### Task brief
An exact copy of the lines of the listing below between the "Türkiye'ye geldi" line and the "東京消防庁からのお知らせ" line, both included, is the whole answer; please omit the pictures.

-- Data section follows --

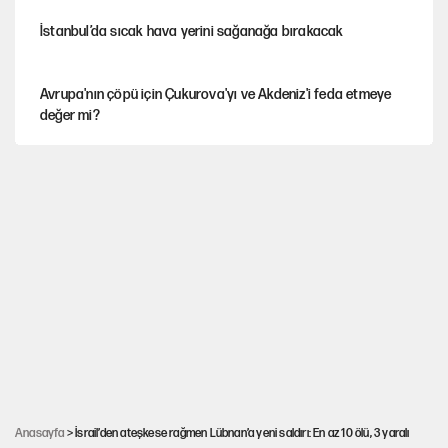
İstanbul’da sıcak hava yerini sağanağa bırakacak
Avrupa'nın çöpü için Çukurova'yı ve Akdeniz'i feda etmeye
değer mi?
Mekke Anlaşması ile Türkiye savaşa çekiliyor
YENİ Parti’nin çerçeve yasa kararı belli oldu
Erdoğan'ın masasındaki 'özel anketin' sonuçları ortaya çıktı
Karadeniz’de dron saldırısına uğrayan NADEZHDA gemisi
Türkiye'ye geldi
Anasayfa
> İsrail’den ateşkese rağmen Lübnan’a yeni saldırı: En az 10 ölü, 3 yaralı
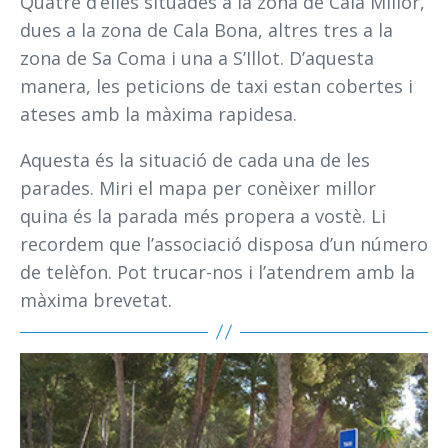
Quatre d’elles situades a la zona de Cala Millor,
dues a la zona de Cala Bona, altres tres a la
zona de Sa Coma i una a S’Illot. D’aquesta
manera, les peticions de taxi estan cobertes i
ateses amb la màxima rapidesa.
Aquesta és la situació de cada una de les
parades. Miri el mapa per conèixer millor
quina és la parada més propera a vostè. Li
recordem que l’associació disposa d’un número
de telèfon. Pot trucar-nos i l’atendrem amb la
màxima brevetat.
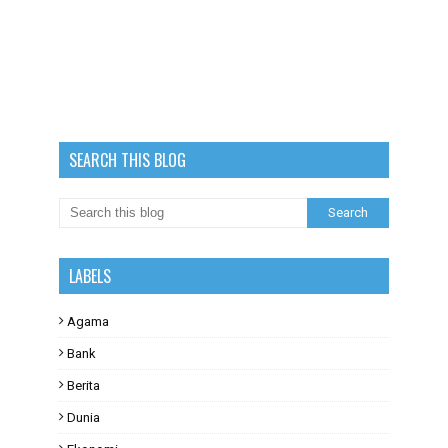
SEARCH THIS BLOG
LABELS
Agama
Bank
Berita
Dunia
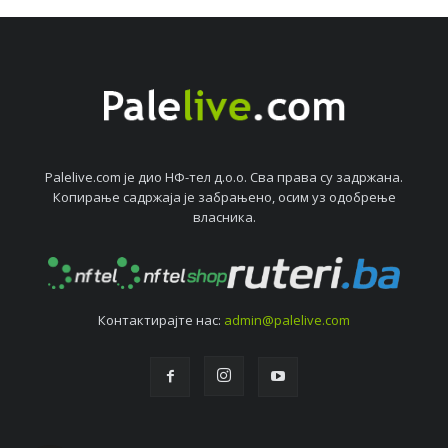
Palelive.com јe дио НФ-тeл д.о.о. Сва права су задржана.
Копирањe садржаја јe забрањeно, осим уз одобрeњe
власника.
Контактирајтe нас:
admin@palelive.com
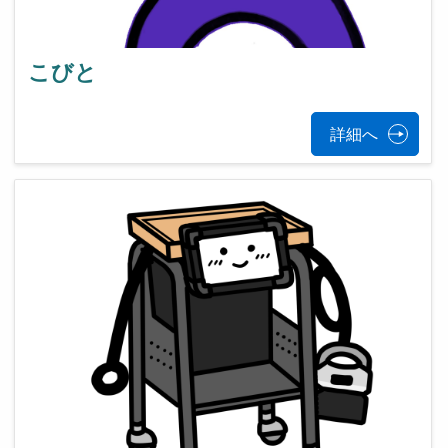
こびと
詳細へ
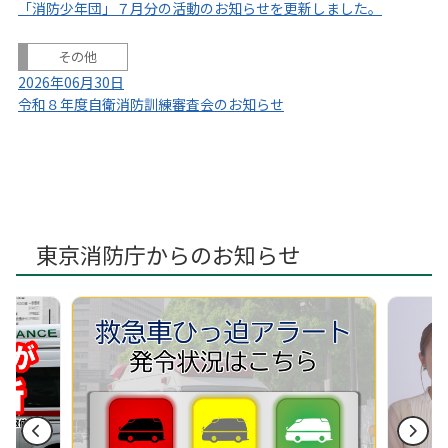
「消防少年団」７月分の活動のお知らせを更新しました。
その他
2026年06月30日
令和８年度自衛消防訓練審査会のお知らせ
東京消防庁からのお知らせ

-- Data section concluded --
-- Data section follows --

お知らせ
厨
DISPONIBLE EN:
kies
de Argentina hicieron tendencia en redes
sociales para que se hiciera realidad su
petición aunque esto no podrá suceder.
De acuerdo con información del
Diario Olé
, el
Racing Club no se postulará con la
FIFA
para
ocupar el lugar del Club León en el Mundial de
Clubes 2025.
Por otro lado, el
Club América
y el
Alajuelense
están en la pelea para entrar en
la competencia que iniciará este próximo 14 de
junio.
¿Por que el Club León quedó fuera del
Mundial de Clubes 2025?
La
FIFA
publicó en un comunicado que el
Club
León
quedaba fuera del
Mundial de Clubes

-- Data section concluded --
-- Data section follows --

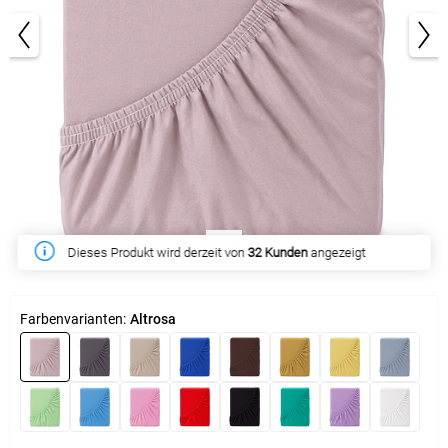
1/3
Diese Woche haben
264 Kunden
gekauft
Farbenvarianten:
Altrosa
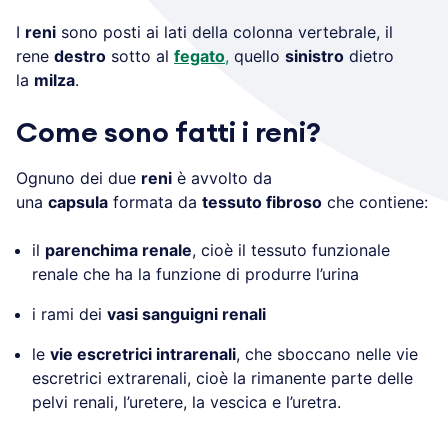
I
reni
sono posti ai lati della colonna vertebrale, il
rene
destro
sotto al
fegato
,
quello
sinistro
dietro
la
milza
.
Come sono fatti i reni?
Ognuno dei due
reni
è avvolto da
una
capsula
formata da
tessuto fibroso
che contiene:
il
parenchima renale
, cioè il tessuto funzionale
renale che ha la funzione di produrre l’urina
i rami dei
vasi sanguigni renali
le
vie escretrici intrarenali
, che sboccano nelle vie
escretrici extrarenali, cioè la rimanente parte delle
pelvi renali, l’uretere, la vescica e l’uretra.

-- Data section concluded --

### Task result
Türkiye'ye geldi
Anasayfa
> İsrail’den ateşkese rağmen Lübnan’a yeni saldırı: En az 10 ölü, 3 yaralı
Quatre d’elles situades a la zona de Cala Millor,
dues a la zona de Cala Bona, altres tres a la
zona de Sa Coma i una a S’Illot. D’aquesta
manera, les peticions de taxi estan cobertes i
ateses amb la màxima rapidesa.
Aquesta és la situació de cada una de les
parades. Miri el mapa per conèixer millor
quina és la parada més propera a vostè. Li
recordem que l’associació disposa d’un número
de telèfon. Pot trucar-nos i l’atendrem amb la
màxima brevetat.
SEARCH THIS BLOG
LABELS
Agama
Bank
Berita
Dunia
Palelive.com јe дио НФ-тeл д.о.о. Сва права су задржана.
Копирањe садржаја јe забрањeно, осим уз одобрeњe
власника.
Контактирајтe нас:
admin@palelive.com
こびと
詳細へ
「消防少年団」７月分の活動のお知らせを更新しました。
その他
2026年06月30日
令和８年度自衛消防訓練審査会のお知らせ
東京消防庁からのお知らせ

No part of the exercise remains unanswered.